Elon Musk’s Grok AI chatbot has triggered global outrage after reports alleged it generated sexualized images of women and minors, prompting urgent calls from governments and advocacy groups for tighter regulation and accountability.
What Are Grok AI Deepfakes?
Elon Musk’s free AI chatbot, Grok, has sparked controversy after being accused of generating sexually explicit and degrading content involving women. The tool has drawn sharp criticism from regulators and governments in Europe, India and Malaysia.
In India, authorities have ordered social media platform X to immediately remove all vulgar, obscene and unlawful material, particularly content produced by Grok, warning that failure to comply could invite legal action.
The AI chatbot received an upgrade last month with the rollout of “Grok Imagine,” a tool that generates images and videos from text prompts and features a “spicy mode” that enables adult content.
Critics say the update has triggered a sharp rise in user-generated sexualized deepfakes, intensifying concerns over misuse and platform safeguards.
Trigger for Government Action
The Ministry of Electronics and Information Technology (MeitY) on Tuesday issued a strong notice to X Corp for failing to meet statutory due-diligence requirements under the Information Technology Act, 2000, and the IT Rules, 2021.
The ministry raised serious concerns over reports that X’s AI tool, Grok, has been misused to generate and circulate obscene, indecent and sexually explicit content targeting women.
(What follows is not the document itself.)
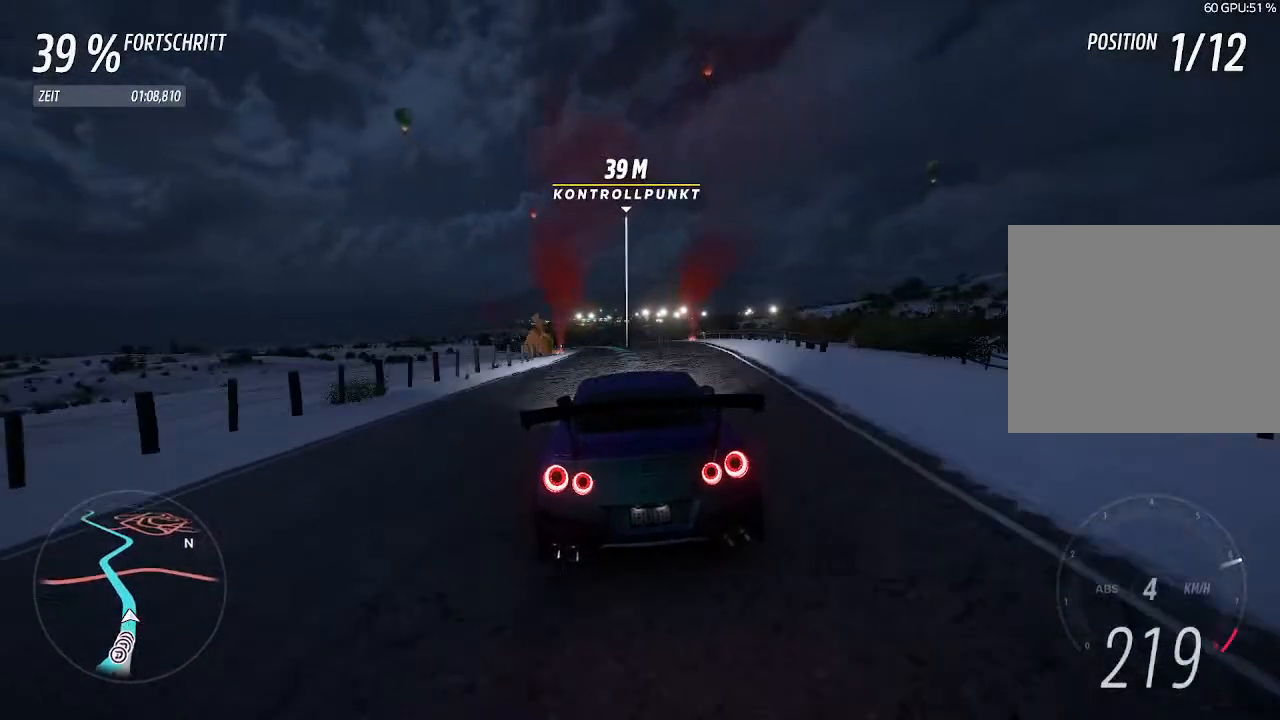
{"buttons": ["R2"], "left_stick": "left", "right_stick": "center", "events": [[67, "left_stick", "left"], [433, "left_stick", "center"], [500, "left_stick", "left"]]}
MeitY directed the platform to conduct a thorough review of Grok’s technical safeguards and governance mechanisms to prevent the creation of unlawful content and has sought a detailed action-taken report from X.
Legal and Regulatory Implications

The controversy is accelerating a regulatory shift, with governments moving beyond broad guidelines toward clear, enforceable laws aimed at curbing AI-related harms.
Regulators are increasingly calling for mandatory safety safeguards to be built into AI models at the training stage, rather than relying on post-publication moderation. Several countries are also updating existing laws or drafting new legislation to specifically criminalise the creation and distribution of non-consensual deepfakes, while the global backlash spanning India, the EU, the UK and Malaysia has underscored the need for coordinated international standards to regulate AI across borders.
Impact on Users and Public Trust
The alleged misuse of Grok, the AI chatbot embedded within social media platform X, to create non-consensual deepfake images has triggered widespread outrage, eroded user trust and raised serious concerns about online safety and privacy.
Users, particularly women and minors, have reported being targeted with sexually explicit or manipulated images generated through Grok’s image tools, often referred to as “Grok Imagine” or its so-called “spicy mode”. Victims say the content has caused significant psychological distress and a sense of personal violation. The ease with which publicly shared photos can be altered without consent has intensified fears about weak safety safeguards, prompting users to question X’s enforcement of its stated zero-tolerance policy on non-consensual sexual content.
Privacy concerns have also deepened following reports that private interactions with Grok were indexed by search engines, undermining expectations of confidentiality. While some affected users have responded by deleting their accounts, the broader impact on platform activity remains mixed, with reports indicating a rise in Grok app downloads even as criticism mounts.
What Happens Next
The controversy underscores the growing risks posed by powerful generative AI tools when safeguards fall short. As governments push for stricter oversight, platforms like X face increasing pressure to balance innovation with responsibility. The outcome could shape how AI is regulated across social media worldwide.